Angela Patten
When we were young, my sisters and I were awash with dolls. Every Christmas and birthday there was another one and Mammy always seemed to suggest just the right name for her. Of Anita, Ann, Eileen, Roisín, Rose, Sunny and more, Eileen is the only remaining doll, thanks to my sister who rescued her from the old house after both our parents were gone.
Every now and then, I take her down from the shelf in the closet and turn her upside down to hear her plaintive cry of “Maaaaaa...” She has blue eyes with thick lashes and her eyelids close when she is placed in a supine position. Her little rosebud mouth looks lipsticked and her tiny fingernails are rosy-red. Her hair is only painted on her hard plastic head but her dimpled elbows and knees give her a babylike appearance.
There was nothing anatomically correct about her. Mammy made it clear she did not approve of “teenage” dolls with their pert, nippleless breasts and their feet which were molded to fit high-heels. Dolls were either babies or madonnas with nothing in-between.

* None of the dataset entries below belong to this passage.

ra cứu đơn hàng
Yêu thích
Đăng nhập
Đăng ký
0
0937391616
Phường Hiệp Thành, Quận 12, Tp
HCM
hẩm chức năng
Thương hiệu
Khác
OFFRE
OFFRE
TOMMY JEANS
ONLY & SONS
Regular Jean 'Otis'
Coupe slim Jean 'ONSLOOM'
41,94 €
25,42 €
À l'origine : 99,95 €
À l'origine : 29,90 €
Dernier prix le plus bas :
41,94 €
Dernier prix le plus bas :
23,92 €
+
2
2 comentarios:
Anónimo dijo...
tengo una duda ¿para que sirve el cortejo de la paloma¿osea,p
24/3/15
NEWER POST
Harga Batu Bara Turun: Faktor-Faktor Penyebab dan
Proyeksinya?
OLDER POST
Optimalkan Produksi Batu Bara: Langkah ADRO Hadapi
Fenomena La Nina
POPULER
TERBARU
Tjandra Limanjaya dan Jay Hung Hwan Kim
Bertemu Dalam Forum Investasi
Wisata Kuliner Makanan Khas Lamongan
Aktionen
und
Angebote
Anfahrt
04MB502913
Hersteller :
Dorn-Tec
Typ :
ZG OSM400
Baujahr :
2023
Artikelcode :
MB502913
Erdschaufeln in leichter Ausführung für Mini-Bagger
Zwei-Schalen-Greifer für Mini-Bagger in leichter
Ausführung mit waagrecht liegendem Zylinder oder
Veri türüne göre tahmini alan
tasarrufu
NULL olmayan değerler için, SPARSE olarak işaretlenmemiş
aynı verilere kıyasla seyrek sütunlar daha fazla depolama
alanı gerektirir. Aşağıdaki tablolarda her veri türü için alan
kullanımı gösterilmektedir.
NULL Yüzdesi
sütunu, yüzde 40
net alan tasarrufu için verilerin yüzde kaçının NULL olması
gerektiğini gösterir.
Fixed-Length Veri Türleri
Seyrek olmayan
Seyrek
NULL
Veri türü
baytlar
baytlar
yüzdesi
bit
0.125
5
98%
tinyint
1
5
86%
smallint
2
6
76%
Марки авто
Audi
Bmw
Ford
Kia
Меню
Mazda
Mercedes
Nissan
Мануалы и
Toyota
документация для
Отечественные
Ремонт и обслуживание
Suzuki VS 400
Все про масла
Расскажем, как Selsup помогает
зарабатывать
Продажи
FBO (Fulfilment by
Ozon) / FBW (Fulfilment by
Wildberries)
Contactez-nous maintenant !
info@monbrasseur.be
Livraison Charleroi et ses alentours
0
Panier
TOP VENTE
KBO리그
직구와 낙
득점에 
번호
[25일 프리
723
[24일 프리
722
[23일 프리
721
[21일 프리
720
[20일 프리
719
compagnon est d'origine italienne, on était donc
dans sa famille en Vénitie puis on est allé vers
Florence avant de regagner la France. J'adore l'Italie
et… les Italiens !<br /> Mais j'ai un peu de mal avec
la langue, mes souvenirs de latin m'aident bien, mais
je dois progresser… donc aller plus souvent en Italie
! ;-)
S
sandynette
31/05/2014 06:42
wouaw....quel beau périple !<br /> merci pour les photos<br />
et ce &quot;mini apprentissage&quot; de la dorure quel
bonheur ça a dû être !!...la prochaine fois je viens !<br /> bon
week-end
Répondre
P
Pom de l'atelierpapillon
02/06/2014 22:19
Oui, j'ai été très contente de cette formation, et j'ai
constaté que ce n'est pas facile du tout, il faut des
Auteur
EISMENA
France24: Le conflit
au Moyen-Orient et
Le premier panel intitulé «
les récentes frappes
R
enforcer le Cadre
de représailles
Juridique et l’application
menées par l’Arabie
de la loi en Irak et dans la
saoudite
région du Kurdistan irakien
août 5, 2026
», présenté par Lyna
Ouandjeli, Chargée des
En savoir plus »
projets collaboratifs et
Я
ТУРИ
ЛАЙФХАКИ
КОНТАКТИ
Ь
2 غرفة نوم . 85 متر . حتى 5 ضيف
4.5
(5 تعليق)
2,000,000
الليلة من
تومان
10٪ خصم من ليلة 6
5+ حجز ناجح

Eileen reminds me of playing “house” with my sisters and their dolls, and “school” when we acted out our fears by terrorizing the dolls with wooden rulers. She also reminds me of our ignorance of so much that was repressed in that isolationist world of Irish Catholicism. But the 1960s were just around the corner, waiting to banish our collective ignorance (they called it innocence) forever.